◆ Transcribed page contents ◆
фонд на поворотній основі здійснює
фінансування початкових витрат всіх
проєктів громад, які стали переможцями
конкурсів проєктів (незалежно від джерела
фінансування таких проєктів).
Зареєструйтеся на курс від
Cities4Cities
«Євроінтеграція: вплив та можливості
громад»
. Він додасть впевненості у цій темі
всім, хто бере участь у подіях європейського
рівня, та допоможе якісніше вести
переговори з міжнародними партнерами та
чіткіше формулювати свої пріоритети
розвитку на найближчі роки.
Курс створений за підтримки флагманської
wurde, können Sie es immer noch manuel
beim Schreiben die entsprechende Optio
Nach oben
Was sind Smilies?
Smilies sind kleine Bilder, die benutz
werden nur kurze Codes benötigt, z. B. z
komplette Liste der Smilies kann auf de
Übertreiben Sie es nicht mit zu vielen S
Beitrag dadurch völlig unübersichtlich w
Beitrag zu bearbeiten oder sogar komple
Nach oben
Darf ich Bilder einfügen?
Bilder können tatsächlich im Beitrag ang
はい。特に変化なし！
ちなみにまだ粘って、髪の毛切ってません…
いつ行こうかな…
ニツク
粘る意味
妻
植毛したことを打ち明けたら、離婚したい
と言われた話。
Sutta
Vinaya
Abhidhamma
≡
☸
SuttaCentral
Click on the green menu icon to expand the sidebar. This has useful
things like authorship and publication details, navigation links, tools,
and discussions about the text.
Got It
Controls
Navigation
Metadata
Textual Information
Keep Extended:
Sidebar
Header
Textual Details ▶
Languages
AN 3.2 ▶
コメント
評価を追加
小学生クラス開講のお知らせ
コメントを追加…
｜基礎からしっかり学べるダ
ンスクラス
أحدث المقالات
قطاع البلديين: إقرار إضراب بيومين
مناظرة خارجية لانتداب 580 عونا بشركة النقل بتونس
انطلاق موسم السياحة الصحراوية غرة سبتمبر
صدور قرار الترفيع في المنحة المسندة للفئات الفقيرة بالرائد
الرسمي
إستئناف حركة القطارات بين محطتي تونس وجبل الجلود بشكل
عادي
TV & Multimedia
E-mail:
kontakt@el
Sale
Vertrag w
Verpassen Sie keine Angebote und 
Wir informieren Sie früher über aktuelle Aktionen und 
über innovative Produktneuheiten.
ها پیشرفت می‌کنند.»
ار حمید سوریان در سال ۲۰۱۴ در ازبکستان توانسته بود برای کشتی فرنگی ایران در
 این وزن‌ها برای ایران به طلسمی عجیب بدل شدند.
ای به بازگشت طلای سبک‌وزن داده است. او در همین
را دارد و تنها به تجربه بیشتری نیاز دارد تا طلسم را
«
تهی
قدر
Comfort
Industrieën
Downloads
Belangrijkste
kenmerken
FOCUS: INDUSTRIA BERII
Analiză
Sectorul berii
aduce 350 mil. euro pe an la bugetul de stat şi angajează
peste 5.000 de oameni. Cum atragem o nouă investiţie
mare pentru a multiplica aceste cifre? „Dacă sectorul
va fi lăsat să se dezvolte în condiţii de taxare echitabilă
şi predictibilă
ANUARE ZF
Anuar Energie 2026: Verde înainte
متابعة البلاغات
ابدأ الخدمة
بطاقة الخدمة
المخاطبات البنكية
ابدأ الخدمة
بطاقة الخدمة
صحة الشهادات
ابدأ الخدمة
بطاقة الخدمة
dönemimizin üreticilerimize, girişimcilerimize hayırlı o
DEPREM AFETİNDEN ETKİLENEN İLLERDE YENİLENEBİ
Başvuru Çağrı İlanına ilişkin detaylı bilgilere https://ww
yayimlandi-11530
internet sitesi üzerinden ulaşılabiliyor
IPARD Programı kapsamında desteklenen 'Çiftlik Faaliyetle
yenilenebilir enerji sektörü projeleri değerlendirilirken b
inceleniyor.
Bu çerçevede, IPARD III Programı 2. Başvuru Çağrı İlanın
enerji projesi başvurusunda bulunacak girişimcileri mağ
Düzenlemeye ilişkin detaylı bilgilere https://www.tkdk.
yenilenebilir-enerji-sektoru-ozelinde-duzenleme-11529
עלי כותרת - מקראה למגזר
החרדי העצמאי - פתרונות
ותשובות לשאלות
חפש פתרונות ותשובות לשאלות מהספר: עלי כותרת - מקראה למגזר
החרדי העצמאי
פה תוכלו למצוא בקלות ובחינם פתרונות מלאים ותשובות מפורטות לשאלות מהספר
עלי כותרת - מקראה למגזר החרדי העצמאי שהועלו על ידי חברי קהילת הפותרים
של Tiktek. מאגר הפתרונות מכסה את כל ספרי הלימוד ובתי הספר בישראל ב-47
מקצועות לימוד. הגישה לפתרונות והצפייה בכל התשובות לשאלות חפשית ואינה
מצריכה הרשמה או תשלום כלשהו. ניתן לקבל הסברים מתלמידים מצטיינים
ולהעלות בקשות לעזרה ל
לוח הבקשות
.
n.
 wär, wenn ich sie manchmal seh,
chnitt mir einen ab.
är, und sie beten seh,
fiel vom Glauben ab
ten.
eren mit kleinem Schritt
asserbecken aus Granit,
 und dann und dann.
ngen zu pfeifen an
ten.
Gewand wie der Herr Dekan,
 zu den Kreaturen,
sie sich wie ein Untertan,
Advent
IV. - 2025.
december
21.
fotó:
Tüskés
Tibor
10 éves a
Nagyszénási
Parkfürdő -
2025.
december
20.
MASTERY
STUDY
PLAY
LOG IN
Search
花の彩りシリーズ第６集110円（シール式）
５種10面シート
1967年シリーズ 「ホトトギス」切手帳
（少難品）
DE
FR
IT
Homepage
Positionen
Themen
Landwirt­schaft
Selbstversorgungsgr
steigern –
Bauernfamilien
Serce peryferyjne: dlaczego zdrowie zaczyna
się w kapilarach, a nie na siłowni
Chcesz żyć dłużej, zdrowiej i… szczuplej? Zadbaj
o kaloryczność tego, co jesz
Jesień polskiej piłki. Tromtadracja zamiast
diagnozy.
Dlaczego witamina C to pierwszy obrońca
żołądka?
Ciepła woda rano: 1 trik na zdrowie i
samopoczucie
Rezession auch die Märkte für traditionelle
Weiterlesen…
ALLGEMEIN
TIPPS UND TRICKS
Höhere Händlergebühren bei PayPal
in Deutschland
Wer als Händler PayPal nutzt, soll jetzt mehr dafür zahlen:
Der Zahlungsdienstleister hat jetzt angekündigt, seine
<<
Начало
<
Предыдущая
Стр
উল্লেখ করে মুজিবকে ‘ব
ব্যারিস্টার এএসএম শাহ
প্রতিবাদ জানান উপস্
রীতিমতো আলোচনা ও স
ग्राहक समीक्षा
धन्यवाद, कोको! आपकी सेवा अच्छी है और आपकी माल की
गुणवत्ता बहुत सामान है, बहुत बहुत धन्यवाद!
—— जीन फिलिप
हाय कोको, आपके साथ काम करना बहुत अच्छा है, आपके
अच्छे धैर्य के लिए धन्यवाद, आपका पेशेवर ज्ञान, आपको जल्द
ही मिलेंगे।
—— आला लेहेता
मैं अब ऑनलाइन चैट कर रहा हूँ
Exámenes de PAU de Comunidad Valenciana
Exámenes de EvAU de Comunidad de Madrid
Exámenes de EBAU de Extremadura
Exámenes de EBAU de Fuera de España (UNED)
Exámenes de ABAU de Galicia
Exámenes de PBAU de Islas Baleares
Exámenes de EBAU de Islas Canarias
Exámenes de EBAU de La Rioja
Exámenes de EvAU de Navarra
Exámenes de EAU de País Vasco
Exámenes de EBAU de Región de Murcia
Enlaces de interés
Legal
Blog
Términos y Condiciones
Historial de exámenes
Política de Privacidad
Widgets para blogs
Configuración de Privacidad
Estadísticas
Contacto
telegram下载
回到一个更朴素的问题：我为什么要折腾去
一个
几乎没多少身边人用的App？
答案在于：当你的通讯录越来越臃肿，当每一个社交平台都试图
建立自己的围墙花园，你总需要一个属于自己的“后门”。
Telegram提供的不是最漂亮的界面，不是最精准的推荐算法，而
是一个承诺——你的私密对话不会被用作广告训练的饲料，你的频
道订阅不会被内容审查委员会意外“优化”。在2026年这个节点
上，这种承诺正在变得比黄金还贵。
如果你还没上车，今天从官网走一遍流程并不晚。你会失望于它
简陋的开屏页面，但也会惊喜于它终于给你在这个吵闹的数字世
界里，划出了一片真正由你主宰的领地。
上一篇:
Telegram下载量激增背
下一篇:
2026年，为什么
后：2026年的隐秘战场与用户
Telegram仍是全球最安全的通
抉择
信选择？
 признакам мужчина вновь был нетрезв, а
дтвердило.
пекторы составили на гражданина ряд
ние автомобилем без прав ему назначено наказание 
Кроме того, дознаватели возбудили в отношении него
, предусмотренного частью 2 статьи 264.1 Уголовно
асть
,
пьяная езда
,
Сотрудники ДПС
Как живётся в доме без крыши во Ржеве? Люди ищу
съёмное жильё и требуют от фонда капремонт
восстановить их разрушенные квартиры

◆ Goal of the exercise ◆
Put the lines of the material into a JSON list of strings, one string per line and blank lines skipped, starting at the first line and ending at the line that contains "قطاع البلديين: إقرار إضراب بيومين".

◆ Answer to this exercise ◆
[
  "фонд на поворотній основі здійснює",
  "фінансування початкових витрат всіх",
  "проєктів громад, які стали переможцями",
  "конкурсів проєктів (незалежно від джерела",
  "фінансування таких проєктів).",
  "Зареєструйтеся на курс від",
  "Cities4Cities",
  "«Євроінтеграція: вплив та можливості",
  "громад»",
  ". Він додасть впевненості у цій темі",
  "всім, хто бере участь у подіях європейського",
  "рівня, та допоможе якісніше вести",
  "переговори з міжнародними партнерами та",
  "чіткіше формулювати свої пріоритети",
  "розвитку на найближчі роки.",
  "Курс створений за підтримки флагманської",
  "wurde, können Sie es immer noch manuel",
  "beim Schreiben die entsprechende Optio",
  "Nach oben",
  "Was sind Smilies?",
  "Smilies sind kleine Bilder, die benutz",
  "werden nur kurze Codes benötigt, z. B. z",
  "komplette Liste der Smilies kann auf de",
  "Übertreiben Sie es nicht mit zu vielen S",
  "Beitrag dadurch völlig unübersichtlich w",
  "Beitrag zu bearbeiten oder sogar komple",
  "Nach oben",
  "Darf ich Bilder einfügen?",
  "Bilder können tatsächlich im Beitrag ang",
  "はい。特に変化なし！",
  "ちなみにまだ粘って、髪の毛切ってません…",
  "いつ行こうかな…",
  "ニツク",
  "粘る意味",
  "妻",
  "植毛したことを打ち明けたら、離婚したい",
  "と言われた話。",
  "Sutta",
  "Vinaya",
  "Abhidhamma",
  "≡",
  "☸",
  "SuttaCentral",
  "Click on the green menu icon to expand the sidebar. This has useful",
  "things like authorship and publication details, navigation links, tools,",
  "and discussions about the text.",
  "Got It",
  "Controls",
  "Navigation",
  "Metadata",
  "Textual Information",
  "Keep Extended:",
  "Sidebar",
  "Header",
  "Textual Details ▶",
  "Languages",
  "AN 3.2 ▶",
  "コメント",
  "評価を追加",
  "小学生クラス開講のお知らせ",
  "コメントを追加…",
  "｜基礎からしっかり学べるダ",
  "ンスクラス",
  "أحدث المقالات",
  "قطاع البلديين: إقرار إضراب بيومين"
]